Kurze Übung: Kannst du den Text über den Frankfurter Stadtwald nach seinem letzten Satz wieder aufnehmen und weiterschreiben?

Gezeigter Textauszug:
# # # #

Gewässer im Stadtwald

Der von Oberforstmeister Dr. Jacobi in den Jahren 1931/32 durch Aufstauen des Königsbaches - neben der Kelster und dem Bach vom Mörderbrunnen einer von drei Wasserläufen, die durch den Stadtwald fließen - angelegte Teich wird von zahlreichen Frankfurtern statt mit dem offiziellen Namen Jacobiweiher wegen seiner Form als „Vierwaldstättersee“ bezeichnet.

Die meisten der insgesamt neun im Frankfurter Stadtwald liegenden, im 20. Jahrhundert von Menschenhand angelegten Stillgewässer tragen das Wort Weiher im Namen, obwohl es sich bei ihnen nach der Gewässerkunde um Teiche handelt. Dazu zählen neben dem Jacobiweiher der Tiroler Weiher, der Maunzenweiher, der Försterwiesenweiher und der Kesselbruchweiher. Das einzige natürlich entstandene Stillgewässer im Stadtwald, der Rohsee, ist dagegen ein Tümpel.[2]

Das Königsbrünnchen bildet die Fassung von vier Quellen und wurde 1881 errichtet. Das Wasser enthält Eisenhydroxid (Braunfärbung) und Schwefelwasserstoff (leicht fauliger Geruch).[3] Nur wenige 100 m weiter mündet der Bach in den Königsbach. Viele ältere Einwohner des angrenzenden Stadtteils Sachsenhausen sprechen dem Genuss des Wassers heilende Wirkung zu und füllen dort ihre wöchentliche Ration ab. Weitere Brunnen im Stadtwald sind der versiegte Königsbrunnen und der Mörderbrunnen.

Forstwirtschaft

Zur Pflege des Waldes und um devastierte oder licht gewordene Bestände wieder aufzuforsten, wurde bereits ab 1426 im Stadtwald gesät. Die Ausführung lag dabei in den Händen von aus Nürnberg entsandten Tannensäern, die Nürnberger Waldsamen (zumeist Waldkiefer) nach der ursprünglich von Peter Stromer entwickelten Nürnberger Technik ausbrachten. Trotzdem litt der Wald durch den jährlichen Vieheintrieb und die intensive Holznutzung im Laufe der Zeit so sehr, dass der Rat 1696 beschloss, der zunehmenden Waldverödung durch eine systematische Forstwirtschaft gegenzusteuern. Der Rat erließ eine Verordnung, welche die beiden Bürgermeister jeweils nach Ablauf ihrer einjährigen Amtszeit für ein weiteres Jahr zu Forstmeistern bestimmte, die für die Sicherung der Waldgrenzen, die Besserung der Wege und die Aufforstung verantwortlich waren. 1729 bestellte der Rat den ersten hauptamtlichen Oberförster, der das neu erbaute Oberforsthaus bezog. Ein weiteres Forsthaus entstand 1731 am Hinkelstein an der westlichen Waldgrenze.

# # # #

Bereitgestellte Angaben:
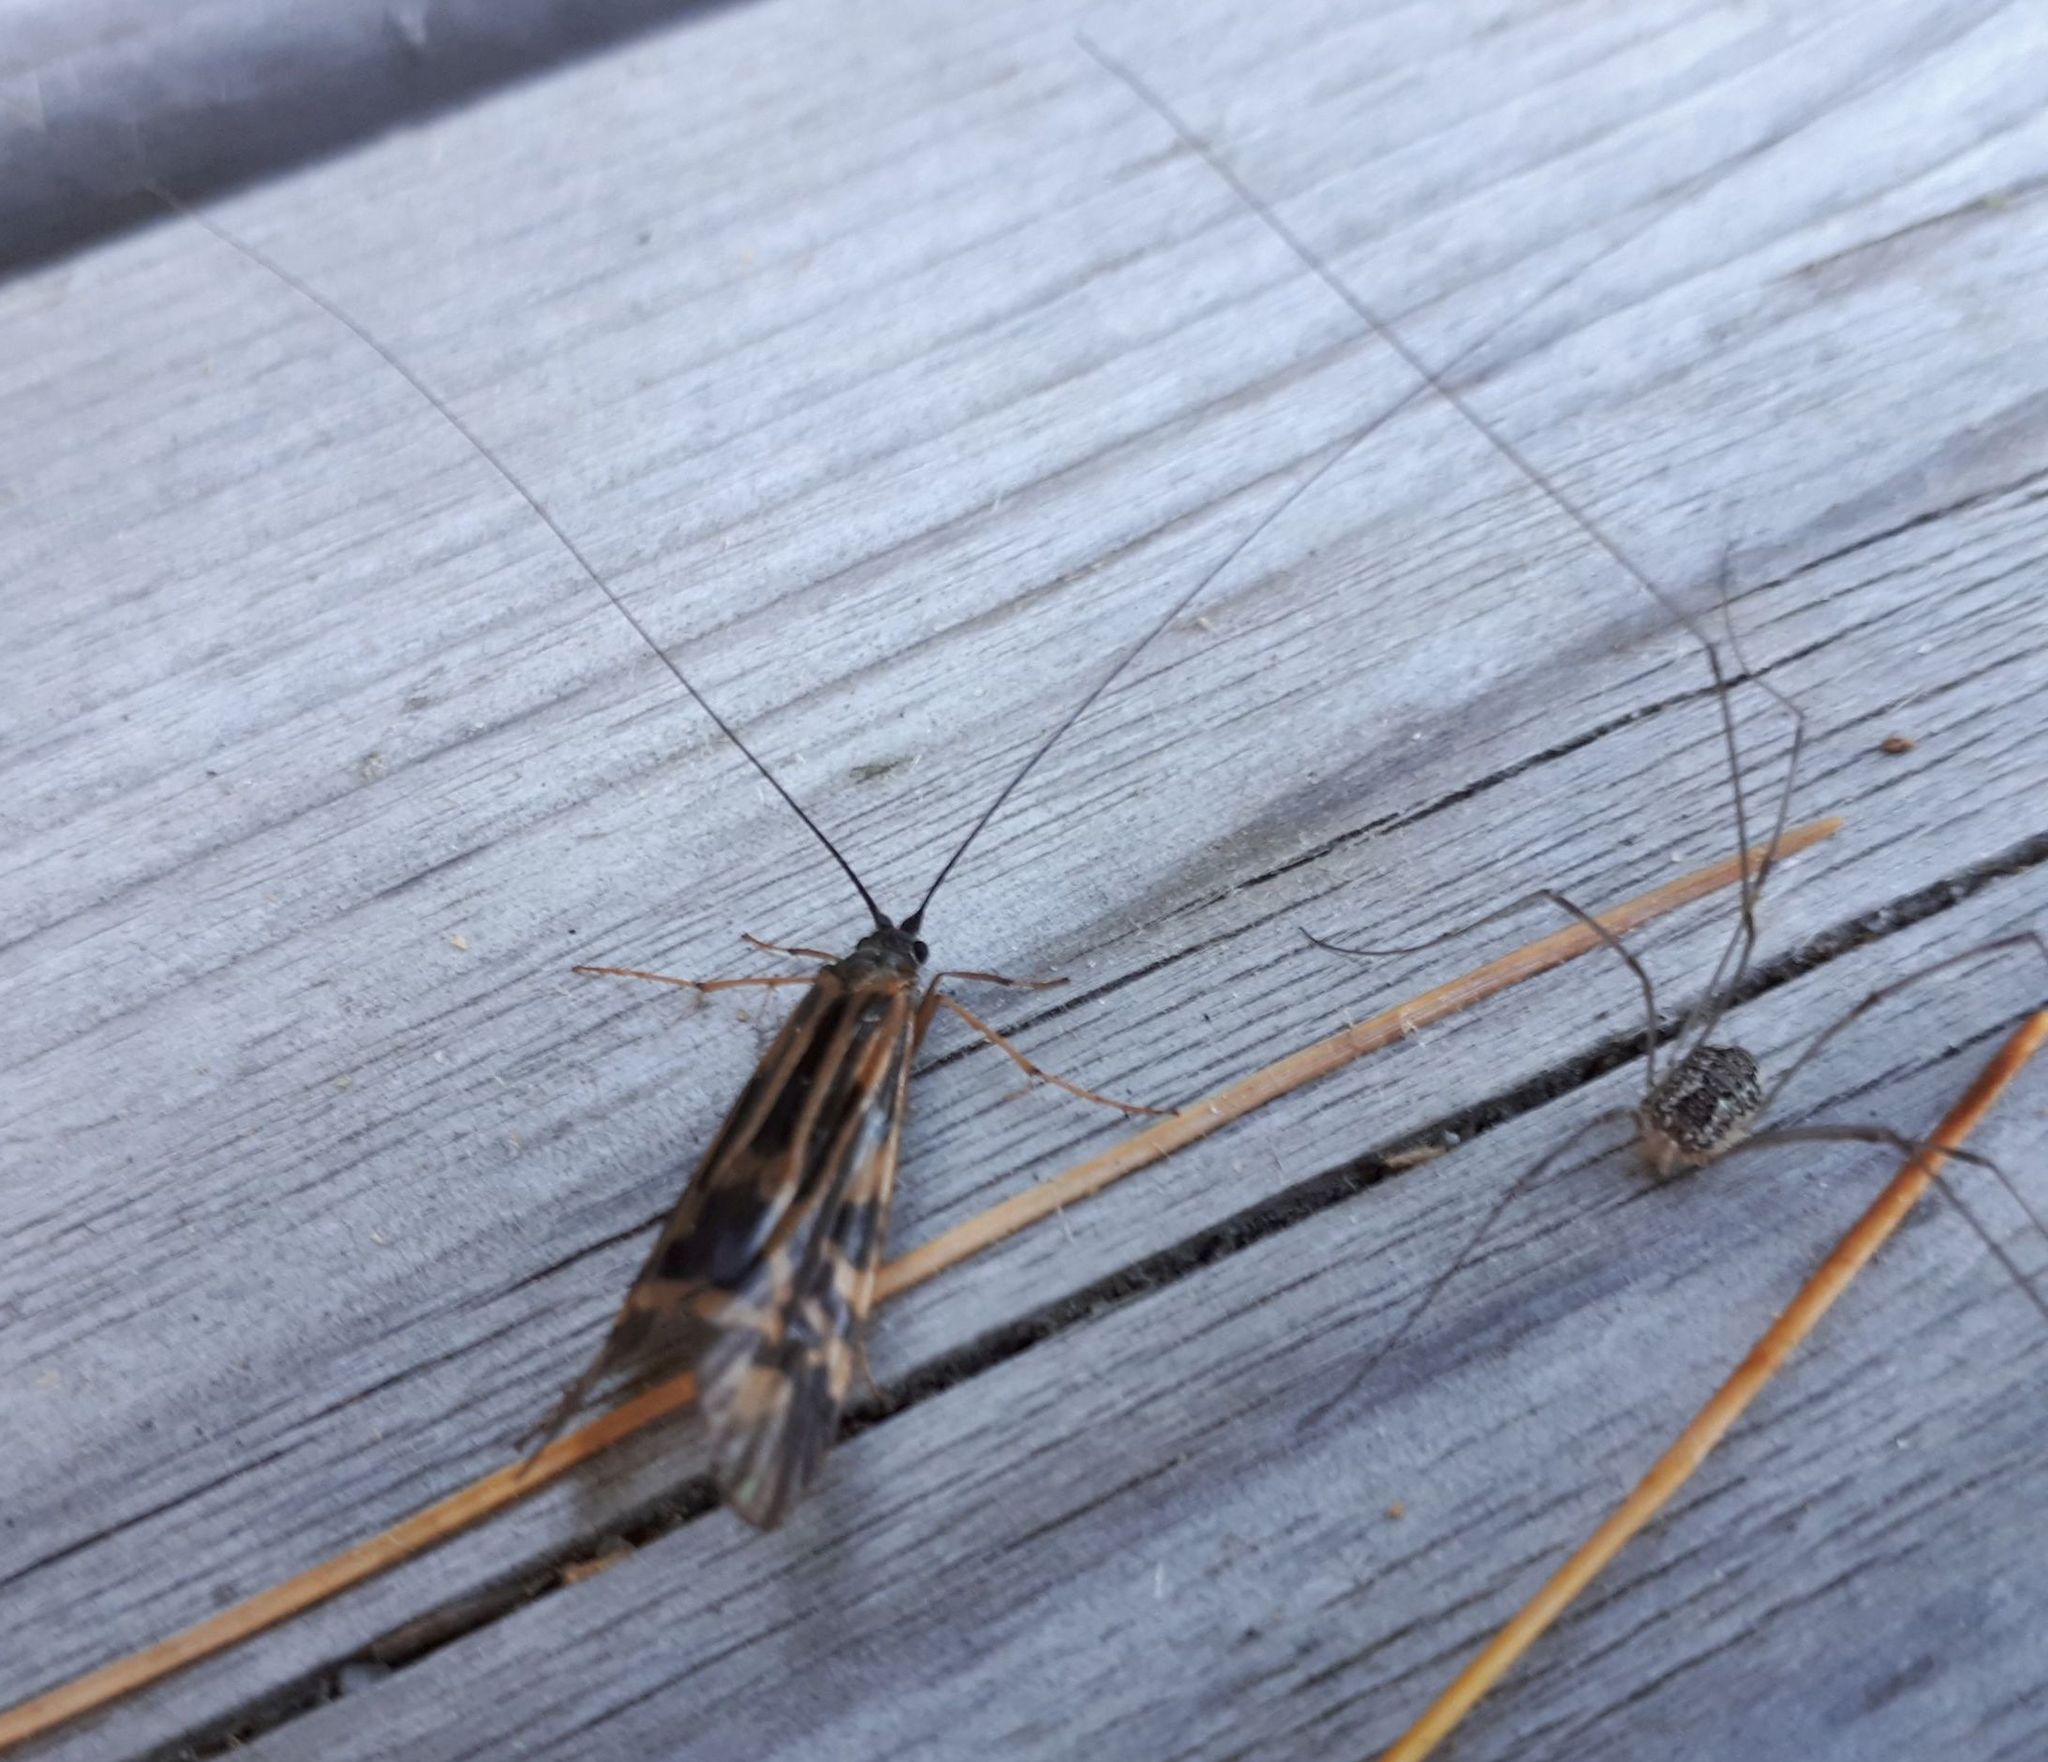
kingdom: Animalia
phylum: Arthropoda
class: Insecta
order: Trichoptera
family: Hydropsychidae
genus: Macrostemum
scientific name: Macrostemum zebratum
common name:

# # # #

Schriftliche Antwort:
Zur Pflege des Waldes teilte man den Unterwald in acht Teile, von denen immer zwei für jeweils 40 Jahre eingehegt bleiben sollten, um den Aufwuchs zu fördern. Weitere Verordnungen bestimmten, dass nur abgängiges, das heißt totes oder am Boden liegendes Holz gesammelt werden durfe, beschränkten die Holzabfuhr sommers auf einen Tag der Woche und winters auf zwei oder schränkten die Verwendung von Äxten ein. Trotzdem gelang es der zunächst geringen Zahl von Förstern nicht, den Waldfrevel der Sachsenhauser Bürger und der Bewohner der umliegenden Dörfer Schwanheim, Kelsterbach und Isenburg wirksam zu bekämpfen. Dies war vor allem auch eine Folge des raschen Bevölkerungsanstieges im 18. Jahrhundert. So stieg beispielsweise in Sachsenhausen die Zahl der auf das Einholen und den Handel von Holz angewiesenen Familien von 283 im Jahr 1729 auf 505 im Jahre 1763.

Erst unter dem aus Eppstein stammenden Oberförster Johannes Vogel, der von 1766 bis zu seinem Tode 1797 amtierte, gelang der Übergang zur modernen Forstwirtschaft. Er war so erfolgreich, dass sein Sohn Philipp Vogel (1797) und sein Enkel Friedrich Vogel (1822) zu seinen direkten Nachfolgern ernannt wurden und sein Werk fortführten.

Bis Mitte des 19. Jahrhunderts blieb das Waldgebiet weitgehend geschlossen, danach kam es durch den Eisenbahnbau und später den Bau von Straßen zu ersten Einschnitten. Größere Waldflächen gingen für den Bau der Pferderennbahn (1865) und des Waldstadions (1925) sowie für den Bau des Frankfurter Flughafens ab 1936 verloren. Die Waldverluste im 20. Jahrhundert belaufen sich auf insgesamt rund 500 Hektar.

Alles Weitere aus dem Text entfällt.